I got to experience the brand’s pioneering technologies, which can be found in the X-Trail, the Qashqai and the Juke. All of these have been implemented to help aid the driver, safely and conveniently.
Down Hill Decent Control: X-Trail
Nissan has included Hill Decent Control (HDC) in the X-Trail’s range of features. HDC controls vehicle braking on a steep decline, which frees the driver to focus on steering inputs. This feature also complements Nissan’s All Mode 4x4-i function. With 4x4-i the driver has the option of selecting 2WD AUTO, or 4WD from inside the cabin. All Mode 4x4-i can distribute up to 50 percent of the engine’s power to the rear of the vehicle during on-road or off-road driving. The system includes the Hill Start Assist, which prevents the vehicle from rolling back when the driver pulls away on an incline.

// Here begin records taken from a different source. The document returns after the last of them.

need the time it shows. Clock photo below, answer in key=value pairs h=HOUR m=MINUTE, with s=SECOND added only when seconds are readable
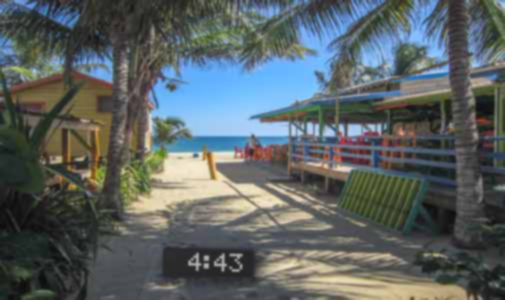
h=4 m=43
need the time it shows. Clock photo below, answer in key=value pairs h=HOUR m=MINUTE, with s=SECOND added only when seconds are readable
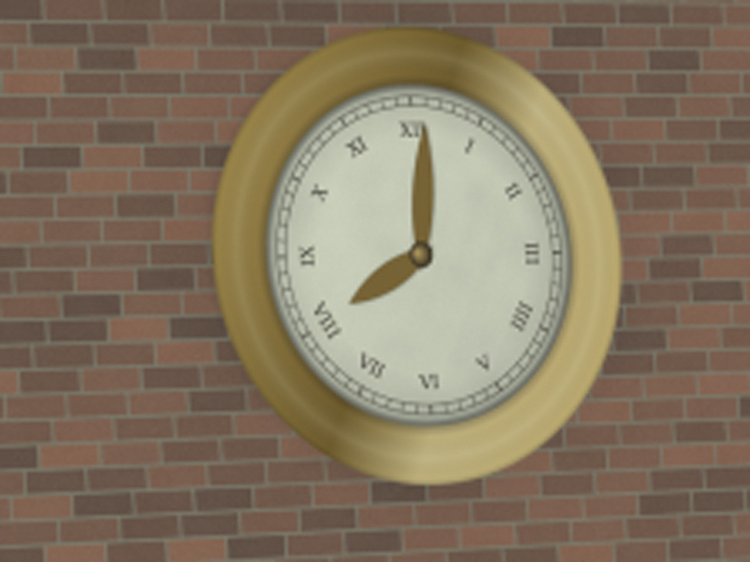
h=8 m=1
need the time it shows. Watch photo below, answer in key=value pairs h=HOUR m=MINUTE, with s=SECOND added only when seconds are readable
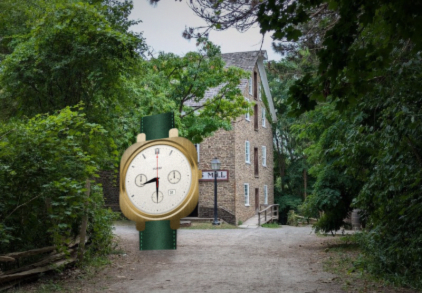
h=8 m=30
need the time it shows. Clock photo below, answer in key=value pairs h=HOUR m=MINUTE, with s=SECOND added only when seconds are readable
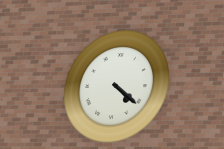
h=4 m=21
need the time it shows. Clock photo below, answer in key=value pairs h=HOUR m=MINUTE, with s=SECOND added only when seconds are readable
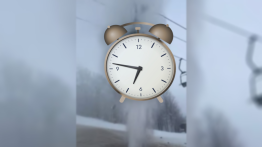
h=6 m=47
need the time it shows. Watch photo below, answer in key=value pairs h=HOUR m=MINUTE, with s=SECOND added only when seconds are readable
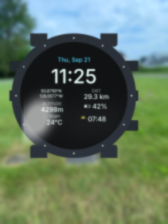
h=11 m=25
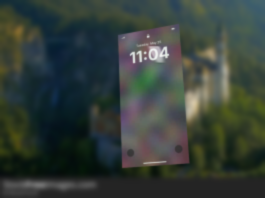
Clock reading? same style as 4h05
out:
11h04
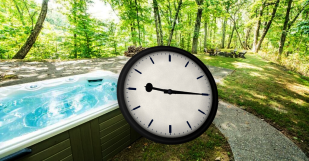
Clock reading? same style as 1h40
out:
9h15
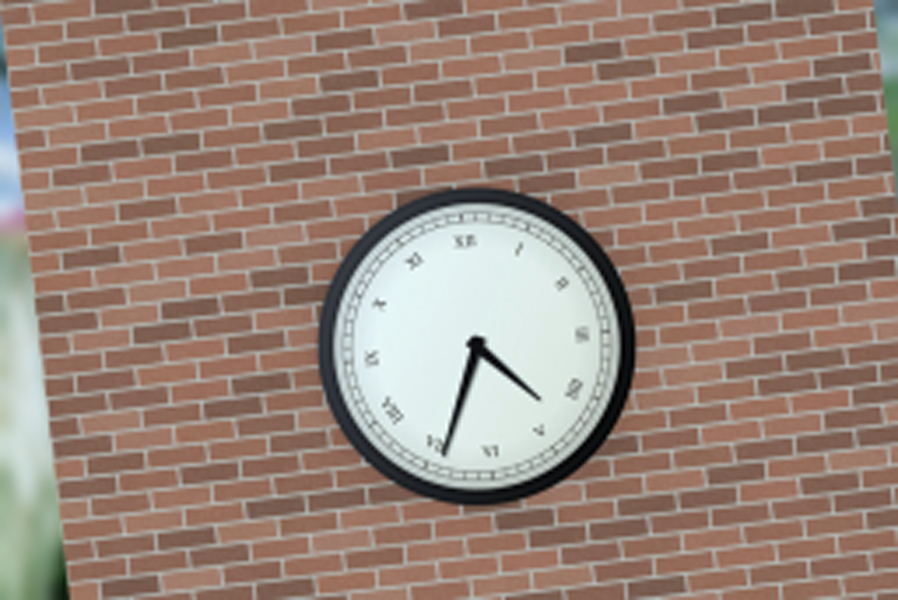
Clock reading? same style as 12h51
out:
4h34
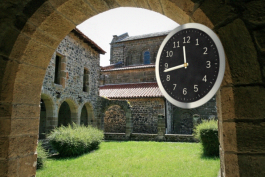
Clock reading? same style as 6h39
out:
11h43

A bird’s eye view: Qashqai
Many cars that are being sold today can be fitted with a surround view camera option. This feature includes a bunch of wide angle cameras which have been placed at specific points around the vehicle. The safety benefits are rather impressive, as I discovered. We arrived at a shopping centre parking lot where a small gymkhana was set up for us. The car’s windows were covered up and I had to use the image from the cameras – which is displayed on the centre-mounted seven-inch screen – to navigate around the course. Once I got used to this unnatural experience I realised how much of an advantage the cameras are. You are able to see things that you wouldn’t normally be able to see from inside the car. The car is also fitted with a motion detector system, which will alert the driver if an object or person is approaching the car. The cameras also help prevent you from damaging your rims at the drive-thru.

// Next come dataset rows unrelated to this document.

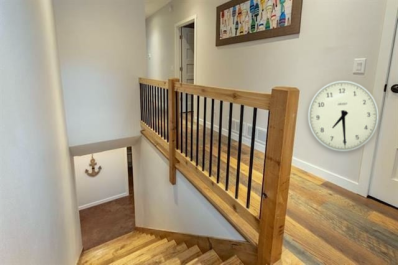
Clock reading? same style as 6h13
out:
7h30
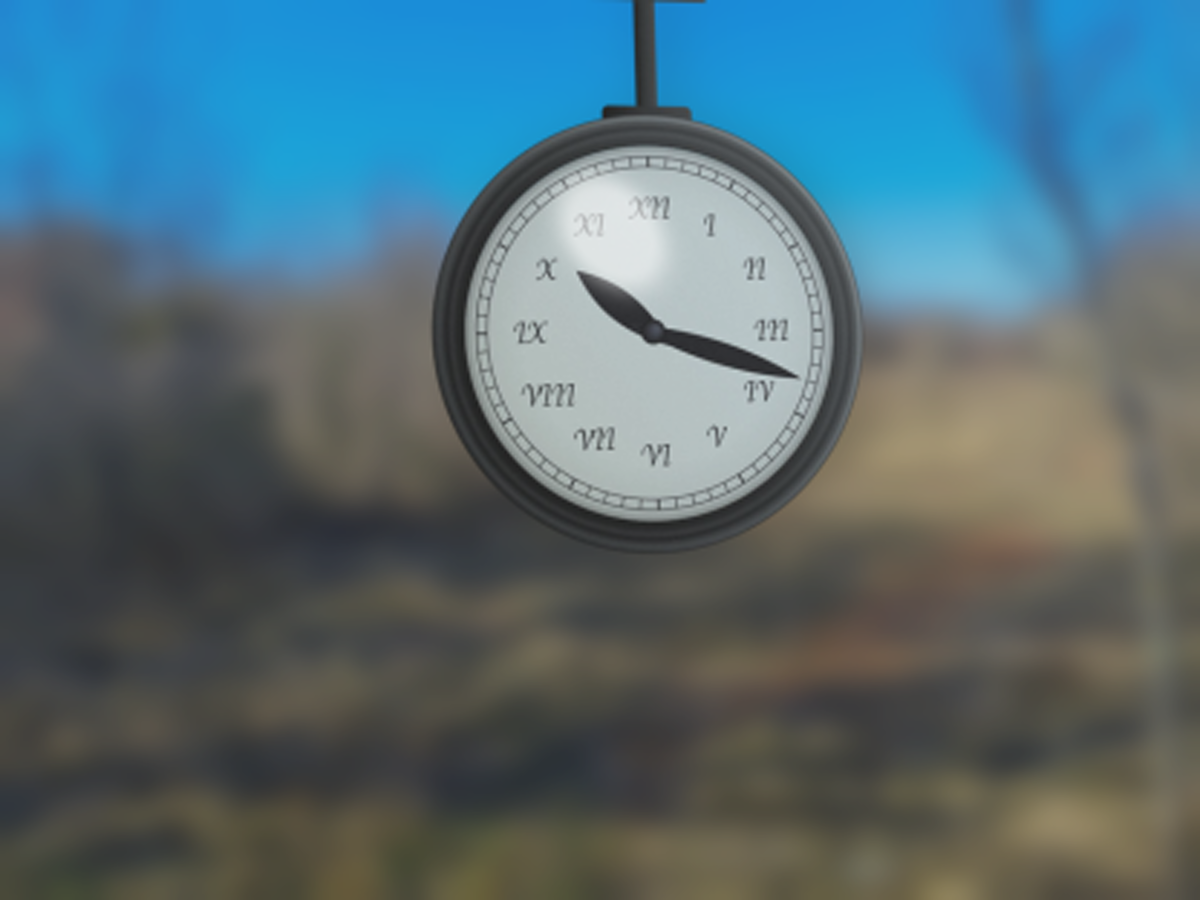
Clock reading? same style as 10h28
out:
10h18
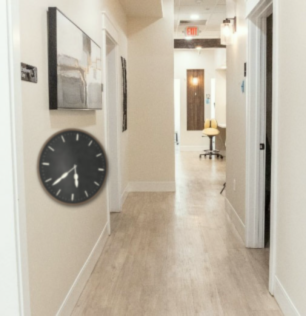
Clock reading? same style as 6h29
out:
5h38
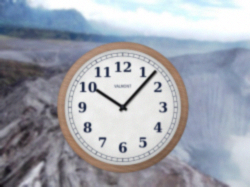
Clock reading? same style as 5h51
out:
10h07
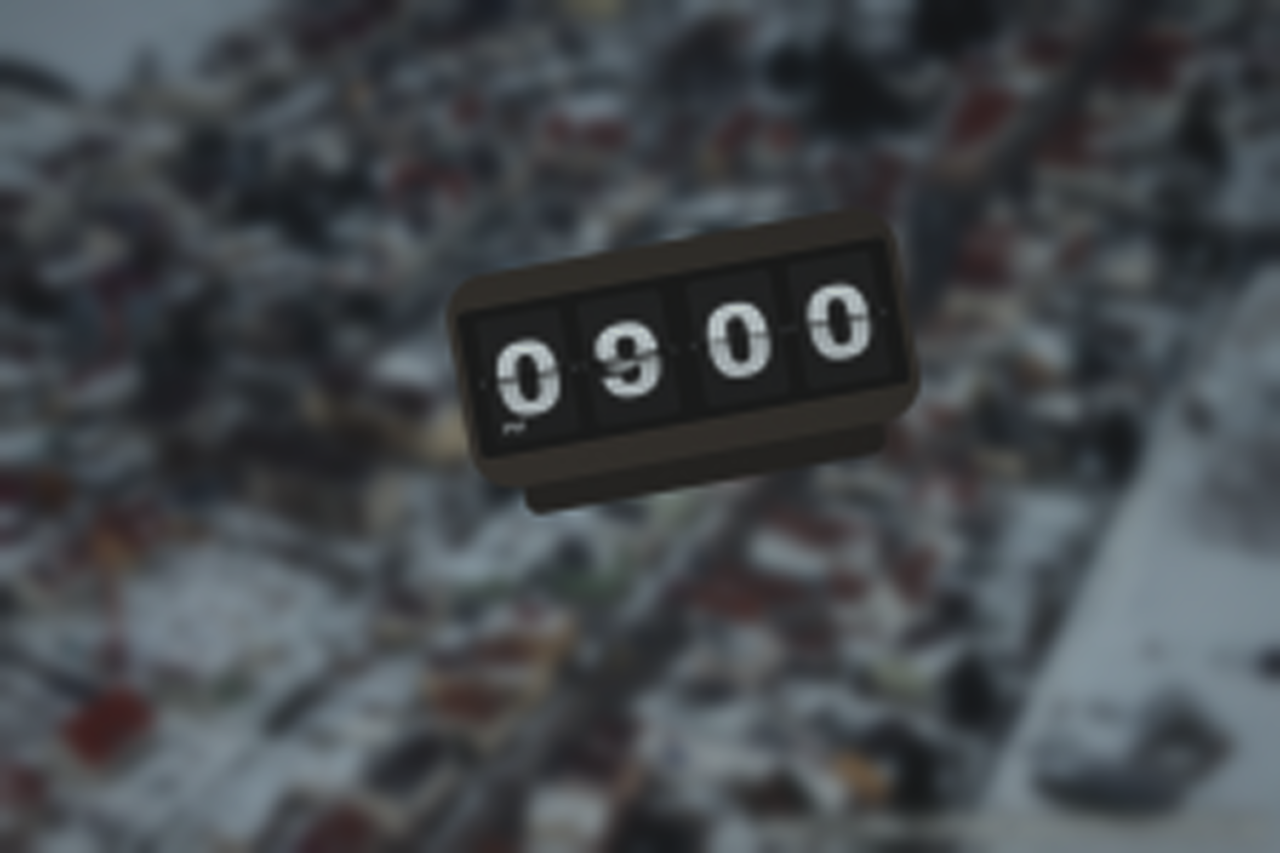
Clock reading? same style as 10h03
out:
9h00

A mode for every mood: Juke
Probably one of the more radically designed cars of our time, the Nissan Juke does, however, offer some impressive technology. For example, the Nissan Dynamic Control System, which is managed through Nissan’s Integrated Control (I-CON). With this category-unique system, the driver can adjust engine characteristics and keep statistics of his or her driving performance. The system allows for a choice between Normal, Sport or Eco Driving that adjusts throttle response, turbo boost pressure, engine torque and air-conditioner usage. The Nissan Dynamic Control System borrows vehicle diagnostics from its sports-car brothers to allow the driver to measure and store all types of driving inputs, including cornering and acceleration G-force, mileage and fuel economy. Talking about fuel economy, I had to take part in a fuel economy competition using the Juke. I was impressed with the car’s fuel consumption figure after a 45-minute or so, trip. I averaged 5.4 litres/100km with four adults in the car. I had the aircon on and I drove the highway speed limit.

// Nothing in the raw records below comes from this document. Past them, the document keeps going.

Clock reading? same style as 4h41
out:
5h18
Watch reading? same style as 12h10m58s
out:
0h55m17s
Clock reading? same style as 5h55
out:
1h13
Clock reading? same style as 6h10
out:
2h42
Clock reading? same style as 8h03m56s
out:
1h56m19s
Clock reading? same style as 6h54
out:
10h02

The upgraded Nissan Juke, new Qashqai and X-Trail now feature the NissanConnect system. This system, dubbed by some as a smartphone’s best friend, connects your phone to your Nissan and allows access and control of some of the most loved apps. The apps, music and other phone functions are controlled directly from the touch-screen display. NissanConnect seamlessly integrates the driver’s favourite iPhone or Android functions, including caller ID, Facebook check-in on arrival at the destination and music streaming - including track name and artist. The driver can also plug in his or her favourite USB, iPod or MP3 player through the USB port and listen to music while on the road.
These systems - and many others - have been put in place to aid you, the driver. I would advise that you take a look through your car’s user manual to check what your car is fitted with and how it works. You might be surprised at how little you actually have to do behind the wheel.